PROBLEM TO SOLVE → Tally the lines below containing "peux" and report only the total.

[Data records]

▽

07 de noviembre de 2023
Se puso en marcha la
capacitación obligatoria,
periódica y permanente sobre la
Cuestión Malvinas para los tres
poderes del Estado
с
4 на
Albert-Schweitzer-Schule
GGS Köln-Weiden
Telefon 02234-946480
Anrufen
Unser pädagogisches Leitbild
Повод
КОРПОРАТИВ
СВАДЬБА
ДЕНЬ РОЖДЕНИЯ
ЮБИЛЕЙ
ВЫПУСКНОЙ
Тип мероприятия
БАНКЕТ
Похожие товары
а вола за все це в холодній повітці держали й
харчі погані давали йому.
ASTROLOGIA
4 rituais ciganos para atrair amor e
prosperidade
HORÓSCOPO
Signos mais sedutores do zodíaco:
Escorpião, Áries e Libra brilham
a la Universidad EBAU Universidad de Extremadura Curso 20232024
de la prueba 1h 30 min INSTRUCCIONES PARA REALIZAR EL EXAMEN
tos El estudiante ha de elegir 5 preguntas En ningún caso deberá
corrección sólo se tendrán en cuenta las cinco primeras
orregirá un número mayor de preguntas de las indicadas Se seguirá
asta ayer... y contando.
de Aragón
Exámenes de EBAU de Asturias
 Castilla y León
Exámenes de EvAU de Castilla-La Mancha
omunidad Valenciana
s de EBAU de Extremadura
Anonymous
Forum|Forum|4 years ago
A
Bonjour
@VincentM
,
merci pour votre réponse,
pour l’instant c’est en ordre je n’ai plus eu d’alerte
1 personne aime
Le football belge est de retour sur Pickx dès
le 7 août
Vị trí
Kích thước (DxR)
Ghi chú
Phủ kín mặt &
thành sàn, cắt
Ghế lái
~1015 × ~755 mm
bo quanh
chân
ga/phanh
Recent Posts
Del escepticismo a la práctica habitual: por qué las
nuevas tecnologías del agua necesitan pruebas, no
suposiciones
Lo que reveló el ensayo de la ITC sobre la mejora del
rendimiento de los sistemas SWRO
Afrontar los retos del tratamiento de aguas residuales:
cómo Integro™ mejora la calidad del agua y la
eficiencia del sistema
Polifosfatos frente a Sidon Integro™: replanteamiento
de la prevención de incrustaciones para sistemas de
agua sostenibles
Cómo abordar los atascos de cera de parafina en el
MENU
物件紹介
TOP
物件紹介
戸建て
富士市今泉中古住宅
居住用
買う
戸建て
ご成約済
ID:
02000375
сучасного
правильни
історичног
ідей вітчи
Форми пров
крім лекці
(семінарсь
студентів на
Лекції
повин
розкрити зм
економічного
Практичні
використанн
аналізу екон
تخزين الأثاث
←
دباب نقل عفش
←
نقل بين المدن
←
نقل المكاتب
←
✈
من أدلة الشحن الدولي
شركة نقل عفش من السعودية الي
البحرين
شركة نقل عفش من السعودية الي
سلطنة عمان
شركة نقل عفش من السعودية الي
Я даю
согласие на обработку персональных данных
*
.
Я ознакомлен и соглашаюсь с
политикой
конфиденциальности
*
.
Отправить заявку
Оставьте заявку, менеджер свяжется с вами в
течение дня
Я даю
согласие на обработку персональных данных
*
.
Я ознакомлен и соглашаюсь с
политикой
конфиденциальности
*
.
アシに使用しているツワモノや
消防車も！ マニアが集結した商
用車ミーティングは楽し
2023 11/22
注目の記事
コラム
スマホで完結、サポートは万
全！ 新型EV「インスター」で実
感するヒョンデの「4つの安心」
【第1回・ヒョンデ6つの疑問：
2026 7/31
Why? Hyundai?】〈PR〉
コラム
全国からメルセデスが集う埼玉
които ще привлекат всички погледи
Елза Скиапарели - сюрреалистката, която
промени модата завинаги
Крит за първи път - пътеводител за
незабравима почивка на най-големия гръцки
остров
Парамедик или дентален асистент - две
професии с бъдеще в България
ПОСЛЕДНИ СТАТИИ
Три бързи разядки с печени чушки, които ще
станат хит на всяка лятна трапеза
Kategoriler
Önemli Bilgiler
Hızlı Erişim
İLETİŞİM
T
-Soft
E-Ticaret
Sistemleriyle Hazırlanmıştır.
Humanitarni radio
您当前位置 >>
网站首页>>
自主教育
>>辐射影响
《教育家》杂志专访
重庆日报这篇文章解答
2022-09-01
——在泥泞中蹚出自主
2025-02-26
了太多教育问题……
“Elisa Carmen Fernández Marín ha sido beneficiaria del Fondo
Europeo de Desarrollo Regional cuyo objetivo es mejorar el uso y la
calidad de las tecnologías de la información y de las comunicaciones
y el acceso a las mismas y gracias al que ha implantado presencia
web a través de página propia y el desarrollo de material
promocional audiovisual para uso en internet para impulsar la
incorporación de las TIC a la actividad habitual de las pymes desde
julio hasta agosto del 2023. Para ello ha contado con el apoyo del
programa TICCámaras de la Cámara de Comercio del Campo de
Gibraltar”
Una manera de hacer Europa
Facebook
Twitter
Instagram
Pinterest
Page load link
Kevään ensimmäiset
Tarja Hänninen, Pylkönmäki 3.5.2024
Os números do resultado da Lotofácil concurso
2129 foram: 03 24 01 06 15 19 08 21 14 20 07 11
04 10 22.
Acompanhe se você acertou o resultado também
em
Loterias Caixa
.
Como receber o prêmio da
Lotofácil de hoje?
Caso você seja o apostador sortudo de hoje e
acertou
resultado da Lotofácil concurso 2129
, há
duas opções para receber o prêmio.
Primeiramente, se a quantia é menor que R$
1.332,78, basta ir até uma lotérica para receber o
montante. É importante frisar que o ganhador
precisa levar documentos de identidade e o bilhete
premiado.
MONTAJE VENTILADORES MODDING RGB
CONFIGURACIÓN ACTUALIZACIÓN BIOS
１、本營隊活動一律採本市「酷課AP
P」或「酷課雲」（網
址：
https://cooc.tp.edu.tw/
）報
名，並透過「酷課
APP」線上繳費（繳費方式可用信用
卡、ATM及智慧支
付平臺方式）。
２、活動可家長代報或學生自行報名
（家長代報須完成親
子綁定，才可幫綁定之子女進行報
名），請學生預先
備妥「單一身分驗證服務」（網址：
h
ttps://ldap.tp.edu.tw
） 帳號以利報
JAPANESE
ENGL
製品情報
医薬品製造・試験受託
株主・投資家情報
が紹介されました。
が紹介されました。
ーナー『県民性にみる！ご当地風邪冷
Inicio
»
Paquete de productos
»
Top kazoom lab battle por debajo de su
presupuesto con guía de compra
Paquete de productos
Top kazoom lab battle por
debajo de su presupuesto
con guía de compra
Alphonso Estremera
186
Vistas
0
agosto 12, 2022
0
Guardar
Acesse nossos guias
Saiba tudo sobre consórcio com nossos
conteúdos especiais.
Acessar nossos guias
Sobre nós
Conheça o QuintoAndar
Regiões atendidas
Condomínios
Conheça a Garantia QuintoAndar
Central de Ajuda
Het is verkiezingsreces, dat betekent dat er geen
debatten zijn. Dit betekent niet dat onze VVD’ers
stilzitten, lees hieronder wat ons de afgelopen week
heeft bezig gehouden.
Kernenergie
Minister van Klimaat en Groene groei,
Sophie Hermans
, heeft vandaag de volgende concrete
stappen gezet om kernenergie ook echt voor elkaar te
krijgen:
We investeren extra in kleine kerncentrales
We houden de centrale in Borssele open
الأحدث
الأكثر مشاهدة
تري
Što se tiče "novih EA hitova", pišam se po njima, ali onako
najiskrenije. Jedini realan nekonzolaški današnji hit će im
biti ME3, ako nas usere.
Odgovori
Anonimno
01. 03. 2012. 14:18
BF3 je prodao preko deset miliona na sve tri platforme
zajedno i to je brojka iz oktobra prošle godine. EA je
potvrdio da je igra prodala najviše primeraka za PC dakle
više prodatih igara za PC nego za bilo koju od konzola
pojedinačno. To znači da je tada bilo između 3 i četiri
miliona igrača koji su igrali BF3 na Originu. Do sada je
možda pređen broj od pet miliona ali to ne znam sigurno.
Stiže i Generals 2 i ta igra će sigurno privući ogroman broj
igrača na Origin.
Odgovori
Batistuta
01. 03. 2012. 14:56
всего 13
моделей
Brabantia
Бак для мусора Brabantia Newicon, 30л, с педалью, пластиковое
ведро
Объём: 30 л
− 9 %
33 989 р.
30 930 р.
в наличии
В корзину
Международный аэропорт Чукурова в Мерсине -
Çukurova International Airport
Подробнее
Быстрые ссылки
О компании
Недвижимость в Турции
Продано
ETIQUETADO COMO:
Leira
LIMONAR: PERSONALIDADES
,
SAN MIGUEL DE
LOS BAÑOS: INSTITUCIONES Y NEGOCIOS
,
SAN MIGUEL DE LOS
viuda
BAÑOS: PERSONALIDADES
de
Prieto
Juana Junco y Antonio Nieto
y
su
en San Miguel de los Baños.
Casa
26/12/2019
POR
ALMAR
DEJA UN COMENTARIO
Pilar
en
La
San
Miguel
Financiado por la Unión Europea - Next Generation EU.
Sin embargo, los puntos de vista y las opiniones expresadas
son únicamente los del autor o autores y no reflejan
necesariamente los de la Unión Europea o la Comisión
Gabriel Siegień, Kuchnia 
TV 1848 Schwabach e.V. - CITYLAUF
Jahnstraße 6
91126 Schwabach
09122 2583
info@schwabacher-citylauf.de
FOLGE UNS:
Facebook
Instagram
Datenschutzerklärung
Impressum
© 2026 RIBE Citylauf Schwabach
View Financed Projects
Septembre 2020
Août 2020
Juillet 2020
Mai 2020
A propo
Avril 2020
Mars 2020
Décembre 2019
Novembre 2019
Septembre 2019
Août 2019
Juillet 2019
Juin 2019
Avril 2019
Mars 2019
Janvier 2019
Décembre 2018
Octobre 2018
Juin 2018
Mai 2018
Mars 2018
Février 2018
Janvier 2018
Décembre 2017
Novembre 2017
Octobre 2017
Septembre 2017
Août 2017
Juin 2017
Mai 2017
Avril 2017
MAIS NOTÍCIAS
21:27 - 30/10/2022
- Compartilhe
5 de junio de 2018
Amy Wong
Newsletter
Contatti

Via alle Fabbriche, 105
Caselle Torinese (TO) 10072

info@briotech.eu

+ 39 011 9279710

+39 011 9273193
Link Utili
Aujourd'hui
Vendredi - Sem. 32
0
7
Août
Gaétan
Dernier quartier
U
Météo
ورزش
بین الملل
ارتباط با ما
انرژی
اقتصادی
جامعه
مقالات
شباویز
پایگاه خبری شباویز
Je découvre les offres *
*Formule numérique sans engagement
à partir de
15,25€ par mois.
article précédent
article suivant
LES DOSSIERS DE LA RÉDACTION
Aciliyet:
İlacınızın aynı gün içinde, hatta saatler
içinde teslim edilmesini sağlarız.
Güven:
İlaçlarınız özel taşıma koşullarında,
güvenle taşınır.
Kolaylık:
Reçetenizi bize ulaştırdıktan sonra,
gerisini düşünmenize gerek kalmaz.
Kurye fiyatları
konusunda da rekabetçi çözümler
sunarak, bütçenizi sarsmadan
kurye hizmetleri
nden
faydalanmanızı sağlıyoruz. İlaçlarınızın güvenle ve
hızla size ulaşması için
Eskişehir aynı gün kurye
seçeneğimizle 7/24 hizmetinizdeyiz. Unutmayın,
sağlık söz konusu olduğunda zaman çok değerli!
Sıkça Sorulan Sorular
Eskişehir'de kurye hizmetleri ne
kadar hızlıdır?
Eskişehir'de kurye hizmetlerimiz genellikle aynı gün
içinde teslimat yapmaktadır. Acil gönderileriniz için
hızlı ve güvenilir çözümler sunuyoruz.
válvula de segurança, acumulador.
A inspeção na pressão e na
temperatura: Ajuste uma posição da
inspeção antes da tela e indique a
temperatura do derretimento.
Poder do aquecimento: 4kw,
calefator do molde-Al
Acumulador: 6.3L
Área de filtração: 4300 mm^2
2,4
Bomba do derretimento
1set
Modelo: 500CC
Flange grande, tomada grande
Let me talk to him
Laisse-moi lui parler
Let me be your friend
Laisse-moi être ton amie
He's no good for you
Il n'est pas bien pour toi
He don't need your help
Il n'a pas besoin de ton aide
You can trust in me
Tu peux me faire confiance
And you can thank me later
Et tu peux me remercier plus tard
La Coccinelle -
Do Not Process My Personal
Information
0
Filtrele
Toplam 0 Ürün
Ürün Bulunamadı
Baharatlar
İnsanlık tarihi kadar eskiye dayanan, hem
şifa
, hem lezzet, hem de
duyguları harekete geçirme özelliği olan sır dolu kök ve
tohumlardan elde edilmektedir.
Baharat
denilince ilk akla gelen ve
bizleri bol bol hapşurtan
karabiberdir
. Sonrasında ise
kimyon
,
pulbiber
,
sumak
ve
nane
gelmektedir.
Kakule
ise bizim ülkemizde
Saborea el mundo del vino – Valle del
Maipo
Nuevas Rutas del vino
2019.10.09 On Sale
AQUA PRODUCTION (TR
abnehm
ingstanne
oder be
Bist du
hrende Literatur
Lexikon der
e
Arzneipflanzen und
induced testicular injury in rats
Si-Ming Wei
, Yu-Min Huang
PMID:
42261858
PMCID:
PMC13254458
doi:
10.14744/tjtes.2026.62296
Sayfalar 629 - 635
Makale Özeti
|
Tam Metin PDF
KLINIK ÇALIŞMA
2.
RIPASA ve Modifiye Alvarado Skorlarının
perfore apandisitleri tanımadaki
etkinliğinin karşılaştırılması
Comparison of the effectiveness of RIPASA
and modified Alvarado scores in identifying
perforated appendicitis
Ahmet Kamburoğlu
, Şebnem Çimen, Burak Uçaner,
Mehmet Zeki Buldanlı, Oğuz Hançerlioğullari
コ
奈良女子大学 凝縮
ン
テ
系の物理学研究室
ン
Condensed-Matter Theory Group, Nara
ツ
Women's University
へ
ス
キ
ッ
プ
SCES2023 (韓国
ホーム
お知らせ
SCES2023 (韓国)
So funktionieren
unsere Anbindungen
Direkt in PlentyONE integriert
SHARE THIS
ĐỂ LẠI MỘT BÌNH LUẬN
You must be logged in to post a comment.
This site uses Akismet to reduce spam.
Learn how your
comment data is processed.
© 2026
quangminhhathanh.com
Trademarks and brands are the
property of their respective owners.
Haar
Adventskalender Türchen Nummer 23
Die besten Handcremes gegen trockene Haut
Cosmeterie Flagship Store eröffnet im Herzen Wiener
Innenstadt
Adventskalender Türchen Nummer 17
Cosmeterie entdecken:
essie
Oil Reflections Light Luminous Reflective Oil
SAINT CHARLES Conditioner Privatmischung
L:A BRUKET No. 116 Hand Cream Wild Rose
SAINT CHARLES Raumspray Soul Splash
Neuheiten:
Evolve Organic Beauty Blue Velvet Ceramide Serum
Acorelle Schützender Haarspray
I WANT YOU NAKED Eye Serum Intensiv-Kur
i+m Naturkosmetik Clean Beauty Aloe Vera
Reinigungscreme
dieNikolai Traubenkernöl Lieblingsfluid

△

ANSWER TO THE EXERCISE → 2